Die gut 20 Jahre alte Notfallverordnung gehe davon aus, dass in Europa nur belastete Lebensmittel zu haben sind, und wolle diese Belastung begrenzen, sagt BMU-Sprecher Maaß. Zudem sei ihr Geltungsbereich auf drei Monate beschränkt. Sollte die jetzt gestartete deutsche Vereinheitlichungsinitiative in Brüssel Erfolg haben, werden die Grenzwerte wahrscheinlich überprüft. Wie groß die Chance ist, dass sie dann strenger werden, dazu mochte sich Maaß nicht äußern.
Die japanischen Limits seien ein echter Fortschritt, sagt Foodwatch-Sprecher Rücker, aber sie seien immer noch zu hoch.
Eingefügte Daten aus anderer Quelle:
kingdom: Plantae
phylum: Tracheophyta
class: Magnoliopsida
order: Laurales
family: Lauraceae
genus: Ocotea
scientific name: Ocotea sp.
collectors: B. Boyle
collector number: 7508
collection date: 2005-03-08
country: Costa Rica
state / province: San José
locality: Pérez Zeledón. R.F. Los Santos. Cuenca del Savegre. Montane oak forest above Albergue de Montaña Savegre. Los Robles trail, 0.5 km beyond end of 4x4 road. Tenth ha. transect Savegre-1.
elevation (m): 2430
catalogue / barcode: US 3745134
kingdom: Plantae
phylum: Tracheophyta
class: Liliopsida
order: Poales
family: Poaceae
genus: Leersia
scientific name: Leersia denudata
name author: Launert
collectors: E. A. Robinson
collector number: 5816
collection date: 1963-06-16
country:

Ähnlich sieht es das Umweltinstitut München, das regelmäßig Lebensmittel auf Radioaktivität untersucht. "Unabhängige Experten raten zu Nahrung mit höchstens 30 bis 50 Becquerel pro Kilogramm Cäsium-Gesamtaktivität für Erwachsene und mit höchstens zehn bis 20 Becquerel pro Kilogramm für Kinder, stillende Mütter und Schwangere", heißt es in der "Waldproduktliste 2011" des Instituts.
Die Liste zeigt, wo heute mit den größten Lebensmittelbelastungen zu rechnen ist: in Pilzen aus Regionen, die relativ stark mit dem atmosphärischem Cäsium-Niederschlag aus dem Tschernobyl-Reaktor belastet wurden. So fanden die Münchner Umweltforscher Maronenröhrlinge mit weit mehr als 600 Bq/kg - der Rekord lag bei 2505 Bq/kg in einer Probe aus Marktoberdorf. Auch Pfifferlinge und getrocknete Steinpilze aus der Steiermark (Österreich) überschritten den Grenzwert. Bei der überwiegenden Zahl der Pilze und bei allen getesteten Waldbeeren lag die Belastung dagegen deutlich unter 50 Bq/kg.
Die amtlichen Lebensmittelkontrolleure setzen bei Drittlandsimporten weiterhin den Schwerpunkt auf Waren aus der Ukraine, Weißrussland und Russland und nehmen zusätzlich dort Stichproben, wo ein Risiko vermutet wird. So testeten die Hamburger Lebensmittelkontrolleure 2010 acht Proben aus der Türkei. "Einige Regionen lagen 1986 in der Windrichtung von Tschernobyl. Wir untersuchen Pilze, Haselnüsse und Tee, weil sie Radioaktivität anreichern", sagt Sinje Lehmann vom Institut für Hygiene und Umwelt in Hamburg. Auch Grundnahrungsmittel werden getestet. Sie werden sehr viel gegessen, sodass sich eine Belastung stärker auswirken würde.
Hinsichtlich der Folgen des Reaktorunfalls von Fukushima gibt das Bundesamt für Strahlenschutz Entwarnung: Nahrungsmittelimporte aus Japan seien gering, Produkte aus der Region um Fukushima müssen, durch Messungen belegt, die japanischen Grenzwerte einhalten - und damit die strengsten Vorgaben, die es derzeit gibt.